DATA FOR THIS TASK
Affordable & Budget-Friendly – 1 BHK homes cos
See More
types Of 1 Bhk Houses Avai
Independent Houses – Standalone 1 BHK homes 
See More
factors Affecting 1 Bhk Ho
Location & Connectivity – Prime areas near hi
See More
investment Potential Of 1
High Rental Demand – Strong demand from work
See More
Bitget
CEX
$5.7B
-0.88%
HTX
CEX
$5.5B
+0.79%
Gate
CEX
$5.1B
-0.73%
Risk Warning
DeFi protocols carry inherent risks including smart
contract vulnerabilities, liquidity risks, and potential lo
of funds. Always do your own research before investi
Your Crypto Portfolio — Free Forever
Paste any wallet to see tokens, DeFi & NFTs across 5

---

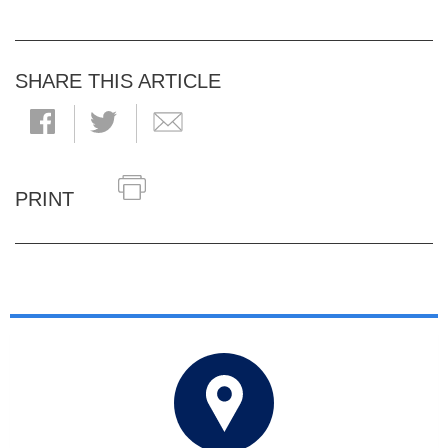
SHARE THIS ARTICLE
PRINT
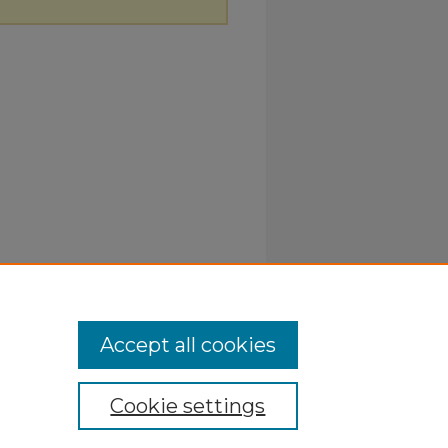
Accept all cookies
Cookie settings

EXERCISE DIRECTIONS
Copy the lines of the data word for word, starting with the line that contains "Affordable & Budget-Friendly" and going on through the line that contains "Paste any wallet", with both of those lines included.

RESPONSE TO THE TASK
Affordable & Budget-Friendly – 1 BHK homes cos
See More
types Of 1 Bhk Houses Avai
Independent Houses – Standalone 1 BHK homes 
See More
factors Affecting 1 Bhk Ho
Location & Connectivity – Prime areas near hi
See More
investment Potential Of 1
High Rental Demand – Strong demand from work
See More
Bitget
CEX
$5.7B
-0.88%
HTX
CEX
$5.5B
+0.79%
Gate
CEX
$5.1B
-0.73%
Risk Warning
DeFi protocols carry inherent risks including smart
contract vulnerabilities, liquidity risks, and potential lo
of funds. Always do your own research before investi
Your Crypto Portfolio — Free Forever
Paste any wallet to see tokens, DeFi & NFTs across 5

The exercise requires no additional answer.